I have serached google a bit, but Since Google searches for keywords and also I find it hard to put in a statement for which It can give me useful searches, I am asking it here. So, This is Question of Error Calculation in Ratios
So, Let's say we have to calculate some ratio for precise calculations and terms being involved in the ratio be x and y. Accordingly, $$ Ratio = \frac{x}{y}$$
While calculating , some error was noticed, that can be expressed as $ \Delta x$ and $\Delta y$ respectively for error in measuring Numerator and Denominator values.
Now we need to find the error change in ratio and % Error Change in Ratio.

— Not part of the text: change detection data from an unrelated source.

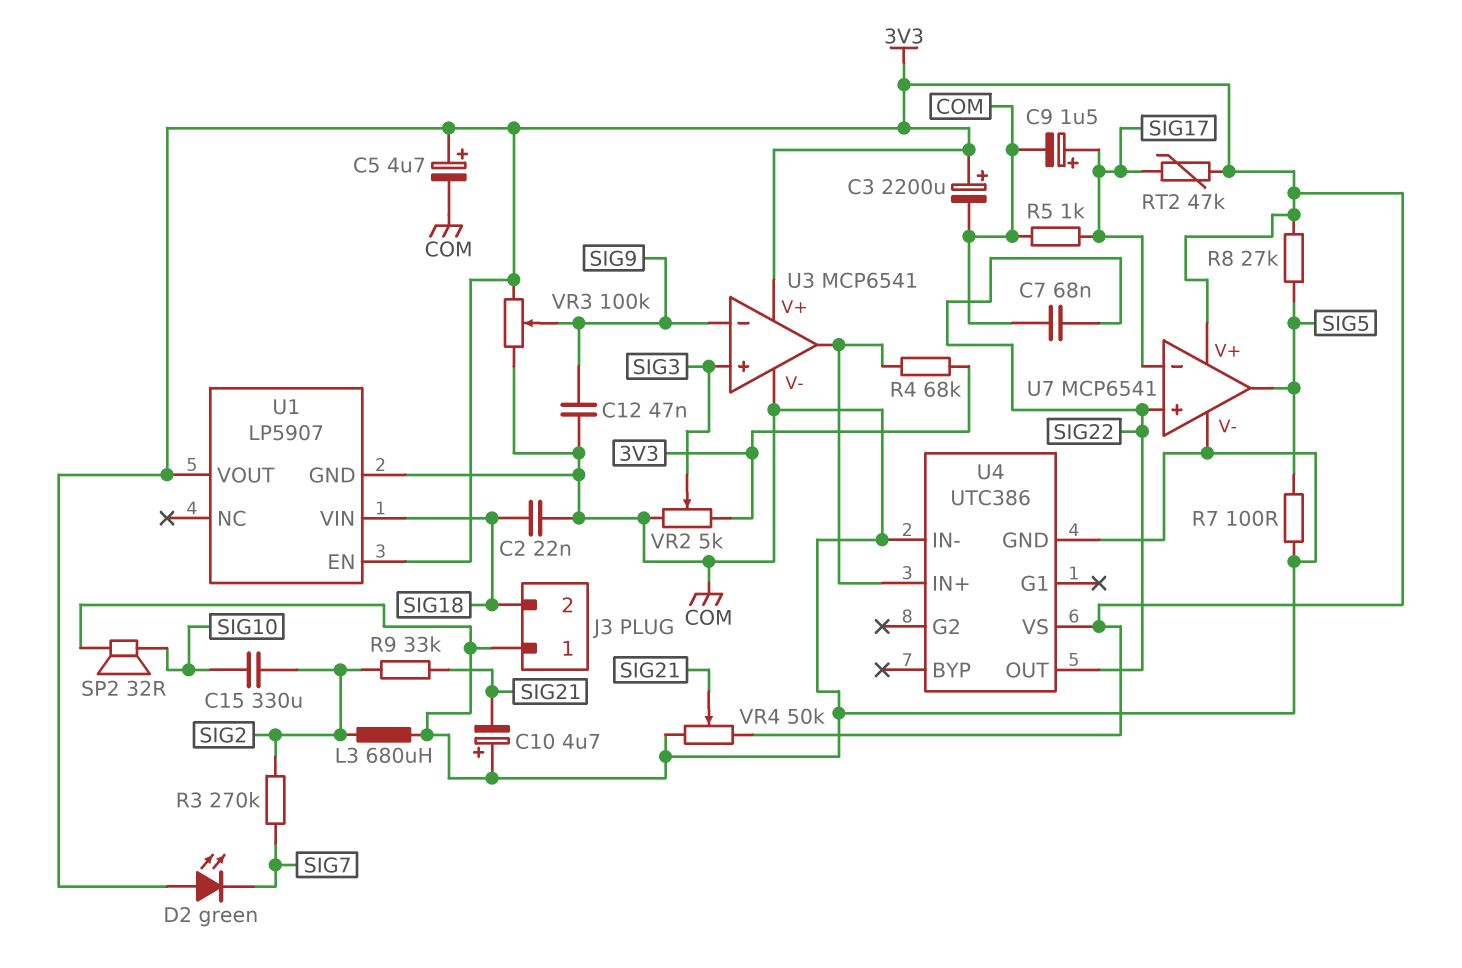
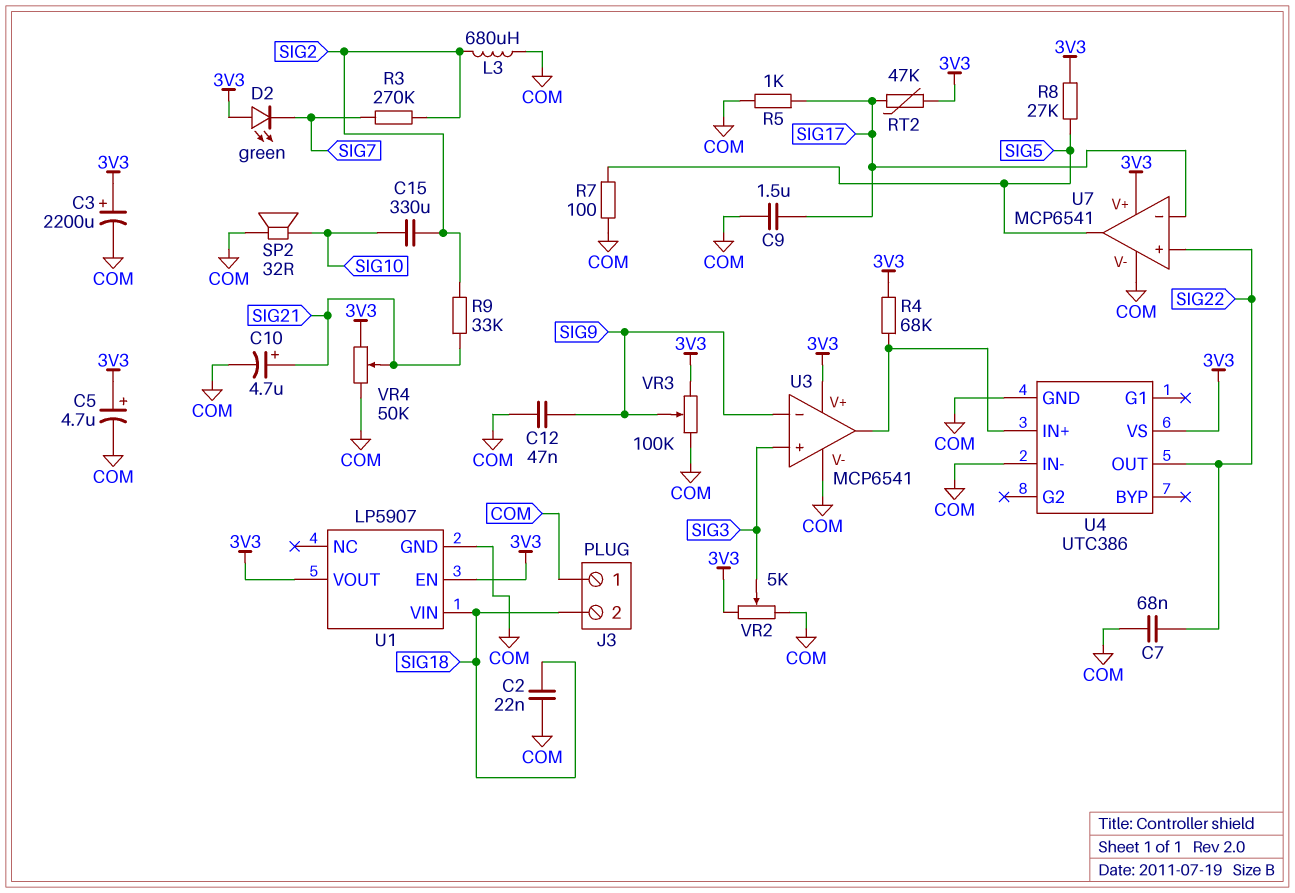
C9: 1.5uF (plus SIG17, minus COM) -> 1.5uF (COM, SIG17)
C10: 4.7uF (plus COM, minus SIG21) -> 4.7uF (plus SIG21, minus COM)

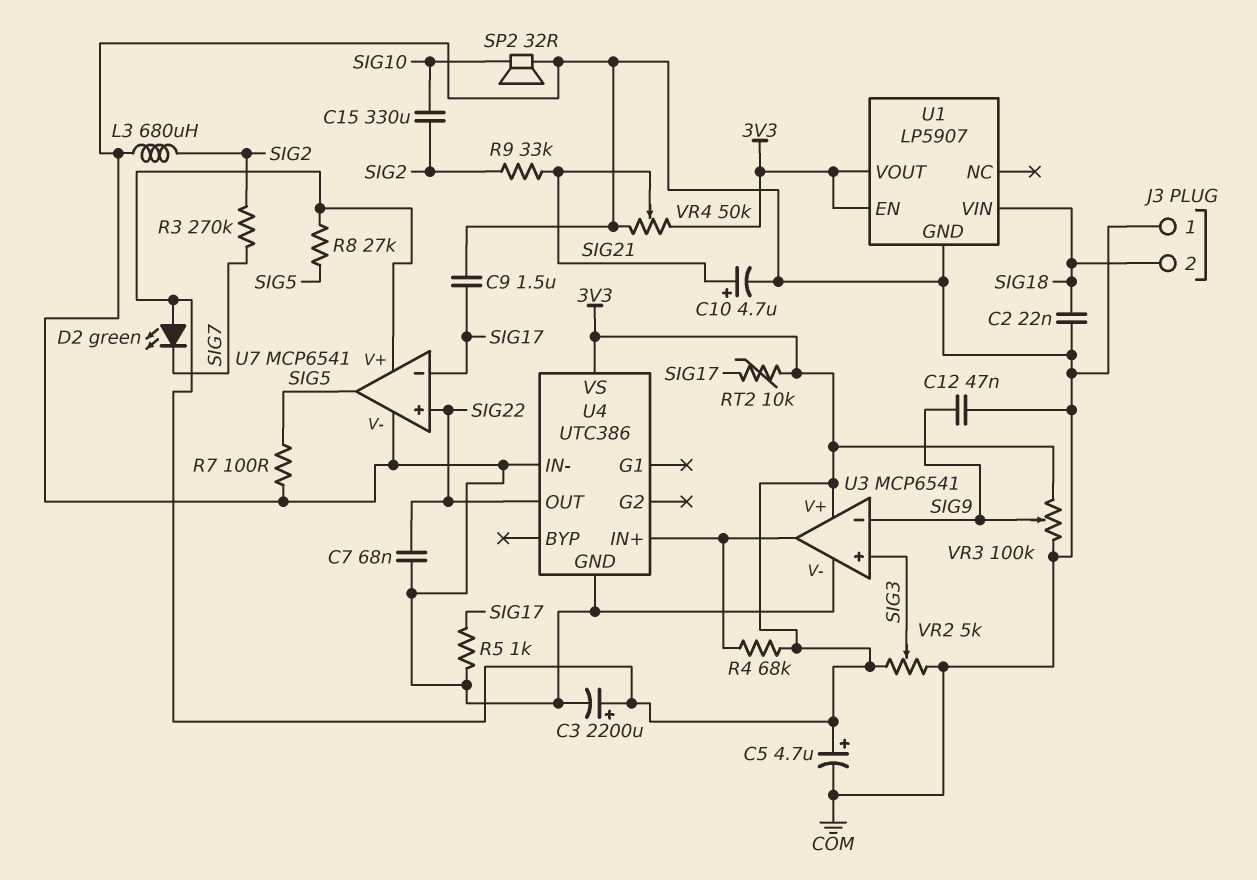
RT2: 47k (3V3, SIG17) -> 10k (3V3, SIG17)

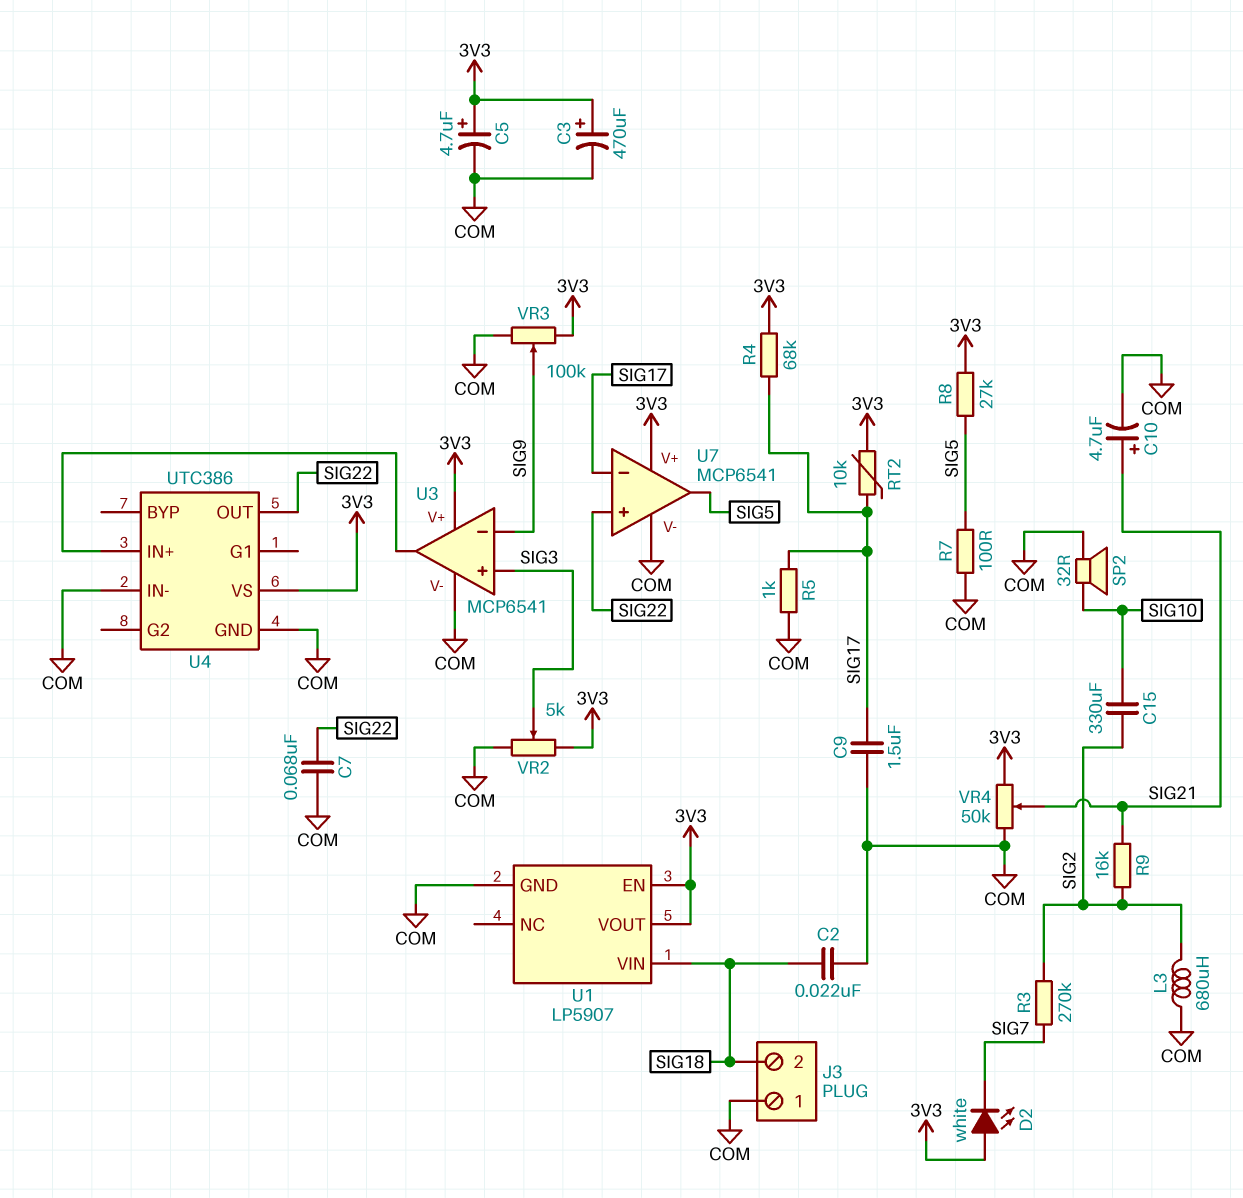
C3: 2200uF (plus 3V3, minus COM) -> 470uF (plus 3V3, minus COM)
C12: 47nF (COM, SIG9) -> none
D2: LED green (A 3V3, K SIG7) -> LED white (A 3V3, K SIG7)
R4: 68k (3V3, U3/out) -> 68k (3V3, SIG17)
R9: 33k (SIG2, SIG21) -> 16k (SIG2, SIG21)

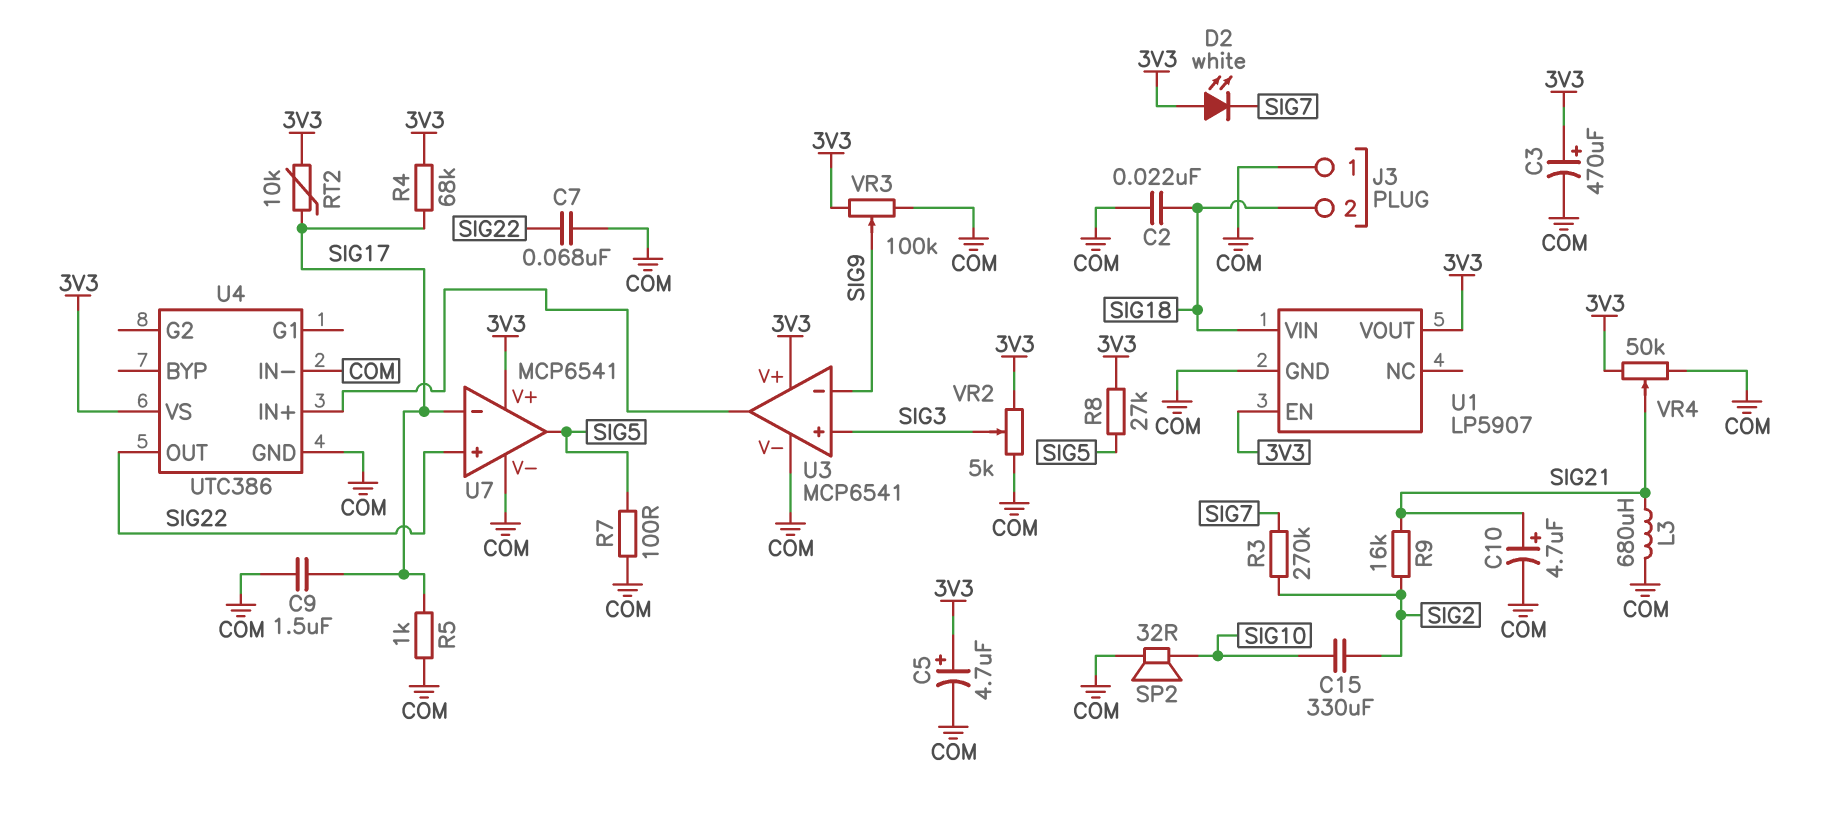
L3: 680uH (COM, SIG2) -> 680uH (COM, SIG21)

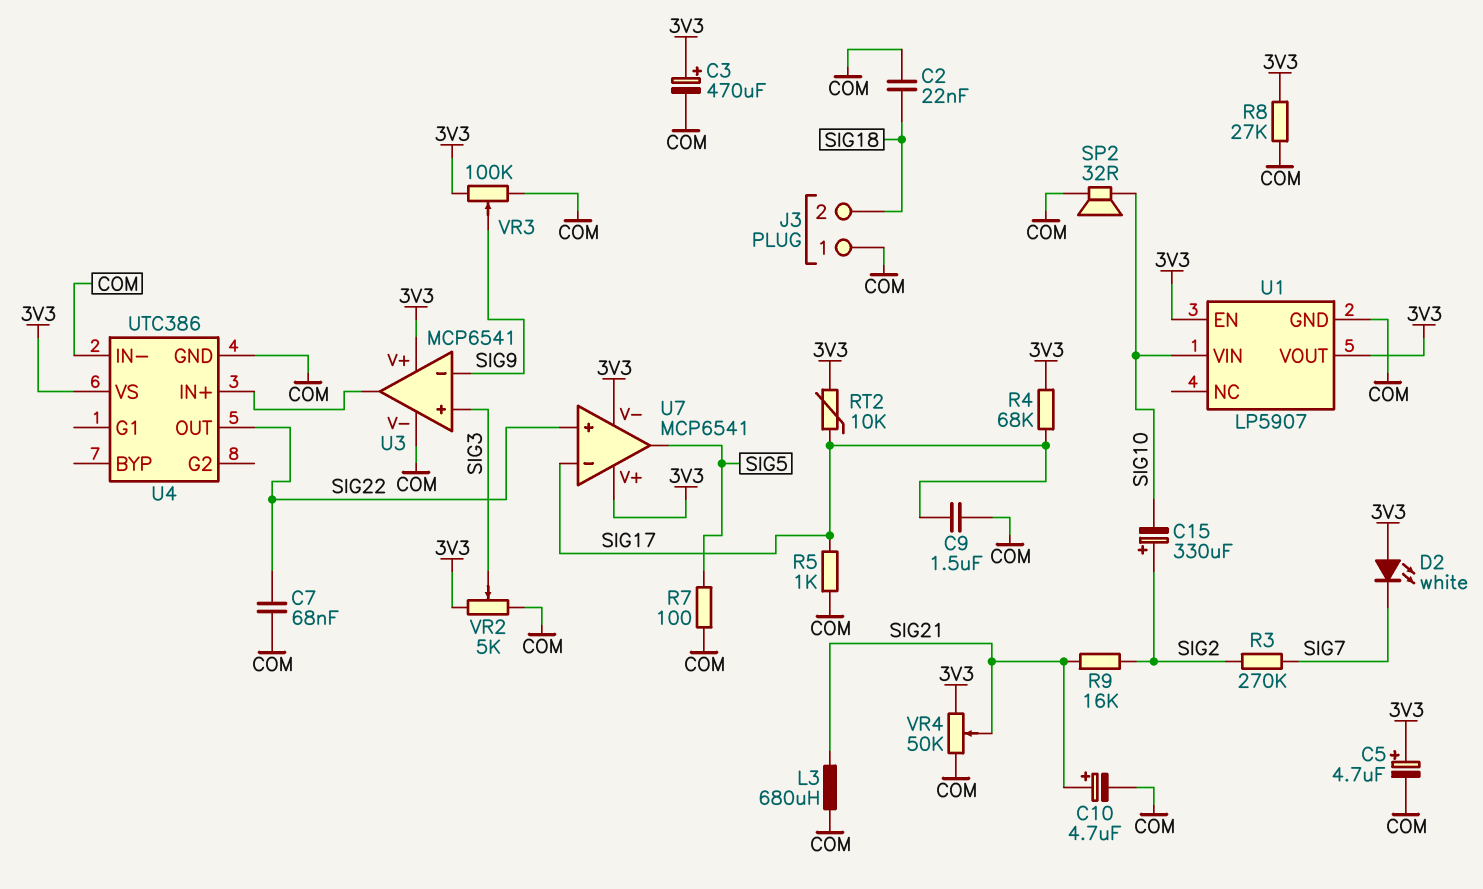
C15: 330uF (SIG2, SIG10) -> 330uF (plus SIG2, minus SIG10)
R8: 27k (3V3, SIG5) -> 27k (3V3, COM)
U1 pin VIN: SIG18 -> SIG10
U7 pin V-: COM -> 3V3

So, the problem can be broken down into these subproblems :
- When Only Numerator changes by $\Delta x $ that is $ Ratio = \frac {x+\Delta x}{y}$
- When Only Denominator changes by $\Delta y$ that is $ Ratio = \frac {x}{y+\Delta y}$
- When both Numerator & Denominator changes simultaneously by $\Delta x$ and $\Delta y$ respectively that is $ Ratio = \frac {x+\Delta x}{y+\Delta y}$
Consider both increase and decrease scenario for the calculation.
Best Answer
Let $r=\frac xy$. Then, $$dr = \frac{ydx-xdy}{y^2}$$
This is the error change in $r$, given the values $x,y$ and the error changes (with +ve sign for increase and -ve sign for decrease) in both of them.
The maximum fractional error is simply:
$$\frac{dr}{r}=\frac{\frac{ydx-xdy}{y^2}}{\frac xy}=\frac{ydx-xdy}{xy}$$
Can you proceed now?
EDIT: For case 1, denominator does not change. So in that case $dy=0$. Similarly, in case 2, numerator does not change. So in that case $dx=0$.
Example problem: if $x=5\pm0.05$ and $y=6$, what would you expect $dr$ and $dr/r$ to be?
Here, $x = 5, y = 6$. Also, $y$ is exactly known, so $dy=0$ but $dx=0.05\neq0$. Now you can put and solve.